The atmosphere is chemically out of balance and therefore "unsustainable" except by ongoing life processes.


The Great Barrier Reef - A coral reef composed limestone produced by algae. (Source: U. of Michigan, UCAR)
When looking at the system in this way, we see that the low carbon dioxide values are a result of moving CO2 from the reactive reservoirs atmosphere-plus-ocean to the much less reactive reservoirs (limestone- plus-organic matter). When limestone rocks are heated (in mountain-making processes), the carbon dioxide is released back to the atmosphere, as volcanic emissions. Weathering and life processes then have to move carbon dioxide back into the long-term storage, to keep the atmosphere from filling up with the gas. This cycle runs on a time-scale of millions of years.
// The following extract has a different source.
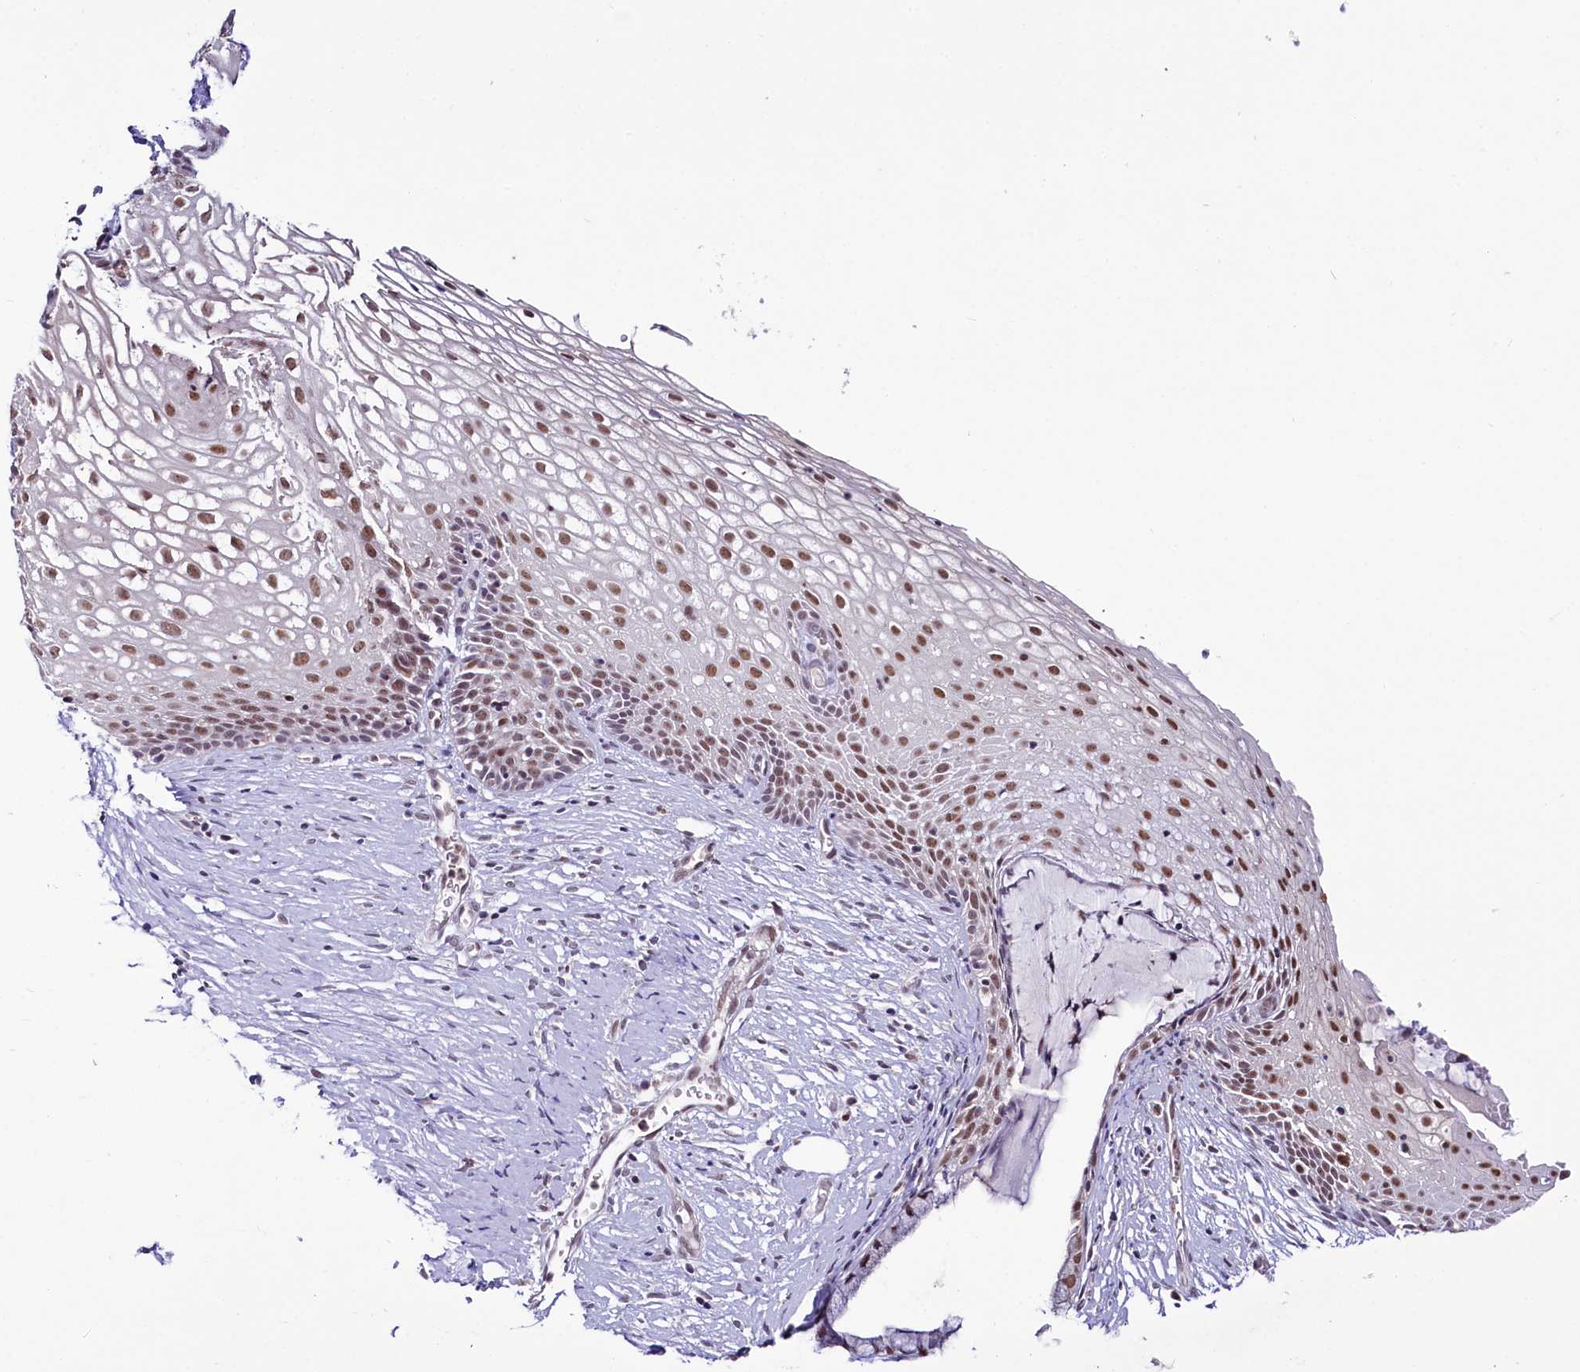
{"staining": {"intensity": "moderate", "quantity": "25%-75%", "location": "nuclear"}, "tissue": "cervix", "cell_type": "Glandular cells", "image_type": "normal", "snomed": [{"axis": "morphology", "description": "Normal tissue, NOS"}, {"axis": "topography", "description": "Cervix"}], "caption": "Immunohistochemical staining of unremarkable cervix exhibits 25%-75% levels of moderate nuclear protein positivity in about 25%-75% of glandular cells. The protein is stained brown, and the nuclei are stained in blue (DAB IHC with brightfield microscopy, high magnification).", "gene": "SCAF11", "patient": {"sex": "female", "age": 33}}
Mainly, it involves reacting silicate minerals exposed near the surface of the Earth with carbonic acid (from the reaction of dissolved carbon dioxide with water) and precipitating the resulting dissolved ions as calcium carbonate (calcareous sediments, limestone rock) and siliceous deposits (diatomites, chert) in the sea.After being buried and sitting around long enough, calcareous sediments and opaline sediments become solidified into limestone rocks and chert, respectively. (Chert is also called "flintstone".)

The precipitation of the carbonate is by organisms (algae, corals, mollusks, foraminiferans) and the precipitation of the silica is by diatoms, radiolarians and sponges. Thus, the content of carbon dioxide in the atmosphere is largely tied to life processes, as is that of oxygen. By moving carbon dioxide out of the atmosphere and into solids, Life has changed the heat balance of the planet, making it cooler than it would be otherwise. (We are now reversing this process to some degree by burning coal and oil.)


Mars, the Red Planet
Oxygen is freed when carbon is tied up in coal and other organic matter. It has, in fact, another important source, that is, water. It is freed from water (oxygen-hydride) when ultraviolet light splits off the hydrogen. Hydrogen is the lightest gas, and its molecules tend to leave the planet more readily than any other. What remains is the oxygen. On Mars, leftover oxygen combined with the iron in basaltic rocks to make rust, which gives the planet a reddish appearance. On Earth, gravity is strong enough to greatly slow the escape of hydrogen, and carbon dioxide therefore is the more important source of oxygen. Oxygen does not build up indefinitely, but tends to stabilize at present concentrations. One reason is that there are plenty of sinks for oxygen, in the re-oxidation of organic carbon, and in the oxidation of basaltic rock (which contains reduced iron eager to combine with oxygen) and of sulfides. The more oxygen, the more readily these reactions proceed, diminishing the oxygen. (This is called "negative feedback".) Also, at some point, if the oxygen rises much higher than present values, forest fires and all kinds of spontaneous combustion would increase in frequency and severity.

The fact that carbon and oxygen partake in the same kinds of processes links their cycles very closely. In addition, since both these cycles depend on life processes, they are also closely linked to the cycles of those elements that play an important role in living organisms. These are mainly the nutrient elements phosphorus and nitrogen, but also certain metals such as iron, calcium, barium, molybdenum and copper, to name but a few. Each of these elements has a cycle that is at least partly controlled by life processes.

The single most important process linking carbon and oxygen is photosynthesis:

CO2 + H2O + nutrients + energy → CH2O (nutrients) + O2

Carbon dioxide + water + nutrients + sunlight → organic matter + free oxygen


Read backwards, the equation describes bacterial decay, in which organic matter is burned, using oxygen.